● Consigna 1: Según la crónica, ¿qué disco presentó oficialmente la banda en el recital?
● Consigna 2:
¿Concuerdan con la crónica las afirmaciones siguientes? Responde sí o no a cada una y cita literalmente las palabras del texto que lo deciden.
(a) El recital se extendió durante dos horas y media.
(b) La banda abrió el show con "Anacrusa".
(c) Gabriel Ruiz Díaz es el hermano del cantante.
● Consigna 3: ¿Cómo se traduce al inglés esta oración de la crónica: «Y les basta con una pantalla trasera en la que proyectar serpientes de leds y decibelímetros de neón para vestirlo.»?

● Texto proporcionado:
MUSICA › RECITAL DE CATUPECU MACHU EN EL ESTADIO LUNA PARK

Música experimental y lenguaje rockero

A lo largo de dos horas y media en que se manifestó como una auténtica topadora polirrítmica, la banda de Villa Luro presentó oficialmente su séptimo CD, Simetría de Moebius.

 Por Luis Paz

La música de Catupecu Machu puede ubicarse entre la isla de Lost, los anillos de la Tierra Media de Tolkien y la política del situacionismo: prácticamente no se puede definir de dónde vienen tantas ideas, a qué zona geográfica, del arte o de la política corresponden ni cuál es su función ulterior. La diferencia es la practicidad de la propuesta musical de la banda de Villa Luro, un sonido en acto deslumbrante y en potencia impredecible, como un art-rock del presente futuro, basado en todo y en nada de lo que se ha hecho hasta aquí. Ni reciclar en arte los desechos sonoros de otras épocas ni cartonear de músicas pasadas para sobrevivir, lo que el imparable Fernando Ruiz Díaz dirige es una política posmoderna del sonido, del concierto y de la música. Sea amable, no pida más definiciones, porque cuando surgen erupciones de este tipo, debe pasar tiempo para analizar. Hoy sólo se puede relatar.

Catupecu Machu toca en el Luna Park porque quiere. En muchos casos, ese estadio reemplaza al ex Obras en recitales de amplia convocatoria, pero no en el de la banda que en la noche del sábado reúne a seis mil cuerpos cinéticos en el Luna. No hay ficción ni ilusión de grandeza. Les vale y, si la tradición sónica local hubiese sido otra, incluso les quedaría pequeño. Y les basta con una pantalla trasera en la que proyectar serpientes de leds y decibelímetros de neón para vestirlo.

En un plan estético que recuerda la visita de Nine Inch Nails en 2008, Fernando, Macabre, Herrlein y Cáceres aparecen de negro impoluto frente a las primeras manifestaciones láser en pantalla, para empezar con “Confusión” una apertura del show basada en Simetría de Moebius, su disco último, séptimo, esquizofrénico, dialéctico y entreverado. Lo tocan casi de punta a punta, incluyendo esa fractura melódica a tres bajos de “Anacrusa”, un abrazo de instrumentos a Gabriel Ruiz Díaz, el hermano del cantante e histórico bajista del otrora trío de rock alternativo (devenido en cuarteto de música experimental en lenguaje de rock), que permanece rehabilitándose de un complicado accidente de tránsito.

(Entradas de anotación de formas)
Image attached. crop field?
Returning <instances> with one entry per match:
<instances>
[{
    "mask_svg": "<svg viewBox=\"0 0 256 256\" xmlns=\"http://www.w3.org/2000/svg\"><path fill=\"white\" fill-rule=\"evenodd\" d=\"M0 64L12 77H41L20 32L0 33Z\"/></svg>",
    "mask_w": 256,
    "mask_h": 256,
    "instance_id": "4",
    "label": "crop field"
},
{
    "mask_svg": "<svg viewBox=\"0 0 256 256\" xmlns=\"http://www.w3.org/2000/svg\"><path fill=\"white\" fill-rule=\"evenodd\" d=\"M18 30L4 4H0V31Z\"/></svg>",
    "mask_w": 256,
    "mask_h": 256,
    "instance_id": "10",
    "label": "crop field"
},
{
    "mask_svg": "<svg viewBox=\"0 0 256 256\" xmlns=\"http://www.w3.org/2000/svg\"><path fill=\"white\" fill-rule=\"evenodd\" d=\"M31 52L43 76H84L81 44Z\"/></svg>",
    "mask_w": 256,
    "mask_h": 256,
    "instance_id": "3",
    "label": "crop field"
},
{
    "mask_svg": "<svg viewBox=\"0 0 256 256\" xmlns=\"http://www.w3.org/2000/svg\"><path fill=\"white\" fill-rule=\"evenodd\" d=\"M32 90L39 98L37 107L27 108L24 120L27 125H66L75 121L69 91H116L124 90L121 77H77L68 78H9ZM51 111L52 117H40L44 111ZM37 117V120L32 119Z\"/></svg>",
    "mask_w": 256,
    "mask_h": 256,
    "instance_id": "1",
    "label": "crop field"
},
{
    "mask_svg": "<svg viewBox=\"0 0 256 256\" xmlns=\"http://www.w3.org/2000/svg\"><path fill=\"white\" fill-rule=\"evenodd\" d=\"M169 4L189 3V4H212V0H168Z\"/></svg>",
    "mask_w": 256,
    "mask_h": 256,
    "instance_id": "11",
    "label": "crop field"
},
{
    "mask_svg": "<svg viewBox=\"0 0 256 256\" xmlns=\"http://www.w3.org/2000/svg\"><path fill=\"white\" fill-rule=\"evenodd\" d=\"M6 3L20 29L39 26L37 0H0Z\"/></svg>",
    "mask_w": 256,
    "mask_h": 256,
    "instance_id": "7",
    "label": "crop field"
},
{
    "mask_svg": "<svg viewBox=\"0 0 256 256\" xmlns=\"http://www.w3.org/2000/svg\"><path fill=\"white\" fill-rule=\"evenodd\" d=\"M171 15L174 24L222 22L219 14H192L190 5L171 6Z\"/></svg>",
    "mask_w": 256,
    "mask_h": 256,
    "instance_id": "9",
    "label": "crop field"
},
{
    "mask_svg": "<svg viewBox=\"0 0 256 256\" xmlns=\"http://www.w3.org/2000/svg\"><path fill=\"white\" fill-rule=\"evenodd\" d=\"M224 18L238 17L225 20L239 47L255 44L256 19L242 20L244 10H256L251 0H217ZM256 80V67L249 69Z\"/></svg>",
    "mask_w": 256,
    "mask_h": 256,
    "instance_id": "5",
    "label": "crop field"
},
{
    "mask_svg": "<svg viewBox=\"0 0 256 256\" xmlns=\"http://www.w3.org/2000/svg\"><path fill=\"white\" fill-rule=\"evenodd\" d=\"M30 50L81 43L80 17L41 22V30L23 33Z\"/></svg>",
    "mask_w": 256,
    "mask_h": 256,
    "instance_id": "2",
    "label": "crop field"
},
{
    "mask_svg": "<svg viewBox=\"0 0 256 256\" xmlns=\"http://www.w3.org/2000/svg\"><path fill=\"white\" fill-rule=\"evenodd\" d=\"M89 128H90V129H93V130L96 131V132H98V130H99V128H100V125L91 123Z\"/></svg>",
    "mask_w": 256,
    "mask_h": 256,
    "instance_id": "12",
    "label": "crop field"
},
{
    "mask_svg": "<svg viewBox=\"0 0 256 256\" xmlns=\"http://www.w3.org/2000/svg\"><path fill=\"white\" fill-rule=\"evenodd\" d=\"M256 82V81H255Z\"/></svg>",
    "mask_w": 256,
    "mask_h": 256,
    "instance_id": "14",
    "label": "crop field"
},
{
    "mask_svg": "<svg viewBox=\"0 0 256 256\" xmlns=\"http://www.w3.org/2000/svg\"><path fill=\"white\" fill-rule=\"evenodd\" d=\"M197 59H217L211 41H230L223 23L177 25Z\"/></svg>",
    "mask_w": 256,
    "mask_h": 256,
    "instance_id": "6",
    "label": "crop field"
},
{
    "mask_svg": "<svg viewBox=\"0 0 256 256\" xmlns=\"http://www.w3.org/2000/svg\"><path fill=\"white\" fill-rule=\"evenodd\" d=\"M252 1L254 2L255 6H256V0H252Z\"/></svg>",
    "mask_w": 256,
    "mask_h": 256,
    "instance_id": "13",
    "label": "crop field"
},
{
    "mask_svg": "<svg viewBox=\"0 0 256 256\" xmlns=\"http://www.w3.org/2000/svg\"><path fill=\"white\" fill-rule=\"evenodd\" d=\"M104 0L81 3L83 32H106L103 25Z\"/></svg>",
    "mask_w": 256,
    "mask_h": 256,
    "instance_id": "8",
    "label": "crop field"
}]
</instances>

● Solución completa 1: Su séptimo CD, Simetría de Moebius.

● Solución completa 2:
(a) Sí: "A lo largo de dos horas y media".
(b) No: "para empezar con “Confusión”".
(c) Sí: "Gabriel Ruiz Díaz, el hermano del cantante".

● Solución completa 3: And a rear screen on which to project LED serpents and neon decibel meters is enough for them to dress it up.